A sizable minority of Americans say they are spending more than they earn, have overdue medical bills, or pay only the minimum on their credit cards. These were among the findings in the 2012 National Financial Capability Study (NFCS) conducted by the FINRA Investor Education Foundation, its second survey to illuminate the day-to-day financial issues facing average working people.

Pulling together $2,000 may seem like only a modest challenge for someone with good pay and benefits.
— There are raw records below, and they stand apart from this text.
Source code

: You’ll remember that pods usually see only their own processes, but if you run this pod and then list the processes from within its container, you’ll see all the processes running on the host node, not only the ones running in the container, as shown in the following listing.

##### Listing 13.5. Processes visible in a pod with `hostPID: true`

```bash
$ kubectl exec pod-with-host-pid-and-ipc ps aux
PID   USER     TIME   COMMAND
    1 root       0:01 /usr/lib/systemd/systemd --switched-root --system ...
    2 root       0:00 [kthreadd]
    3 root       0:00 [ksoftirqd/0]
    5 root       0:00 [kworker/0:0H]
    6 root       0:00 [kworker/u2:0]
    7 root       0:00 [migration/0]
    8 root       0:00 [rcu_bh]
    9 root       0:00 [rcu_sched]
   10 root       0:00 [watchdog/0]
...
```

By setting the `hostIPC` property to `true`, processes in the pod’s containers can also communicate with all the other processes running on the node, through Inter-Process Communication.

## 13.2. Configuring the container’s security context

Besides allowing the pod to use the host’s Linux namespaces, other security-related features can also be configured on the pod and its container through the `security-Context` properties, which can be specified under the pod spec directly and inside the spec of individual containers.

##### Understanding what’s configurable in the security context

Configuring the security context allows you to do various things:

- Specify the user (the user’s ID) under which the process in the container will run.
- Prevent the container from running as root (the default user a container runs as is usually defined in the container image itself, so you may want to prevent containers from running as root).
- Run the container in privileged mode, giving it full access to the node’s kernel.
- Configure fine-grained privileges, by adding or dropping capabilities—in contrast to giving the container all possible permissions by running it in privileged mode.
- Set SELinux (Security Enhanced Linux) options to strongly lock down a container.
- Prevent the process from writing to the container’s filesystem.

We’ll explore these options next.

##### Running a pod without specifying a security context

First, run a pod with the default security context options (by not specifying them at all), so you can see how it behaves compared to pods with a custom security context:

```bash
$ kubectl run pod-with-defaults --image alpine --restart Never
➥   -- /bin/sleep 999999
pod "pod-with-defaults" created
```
But 40 percent of the people surveyed also indicated they would be hard-pressed to find that much money if they needed it, according to a September report on the NFCS survey.

FINRA identified indicators of what it called the “financial fragility” of the average American:

• More than half of those surveyed were in a poor position to save: 19 percent spend more than they earn, and 36 percent just break even.

• More than half have no rainy day fund and live paycheck-to-paycheck.

• Nearly one in three has used a non-traditional financial institution, such as a payday lender, pawn shop, or auto title loan, all of which typically charge high interest rates.

• One in three workers pays the minimum on their credit cards.

• One in four has debt stemming from a medical issue.

Wages have stagnated for many U.S. workers, and a segment of the labor force is chronically unemployed or under-employed. But a different study cited in FINRA’s report shows that living on the edge isn’t exclusively a problem of those who earn low incomes: half of the people surveyed indicated they would have difficulty “coping” financially if they were hit with an unexpected expense.

“Even at middle-class levels,” the report concluded, “a high proportion of individuals say they are certain or probably not able to cope.”

1 comment
Dr P Ciancanelli

This study can make a contribution to very important policy debates at the federal and state level. Employers have, as a group, worked assiduously to reduce take home pay (via wage compression, shifting more of the cost of health care onto employees and so forth). Lower pay confronts higher prices for necessities because markets in necessities (housing, food and fuel) are unregulated oligopolies–again an artifact of corporate success in raising profit margins.

This squeeze reduces effective demand (take home pay is a cost to one company but purchasing power for another’s products) which reduces the incentive to invest…which further aggravates this vicious circle in which no one, not even business, benefits.

Why does this type of analysis not enter into serious discussion? It is this point which requires research: the cultivation of social stupidity–what are the factors? Who are the agents?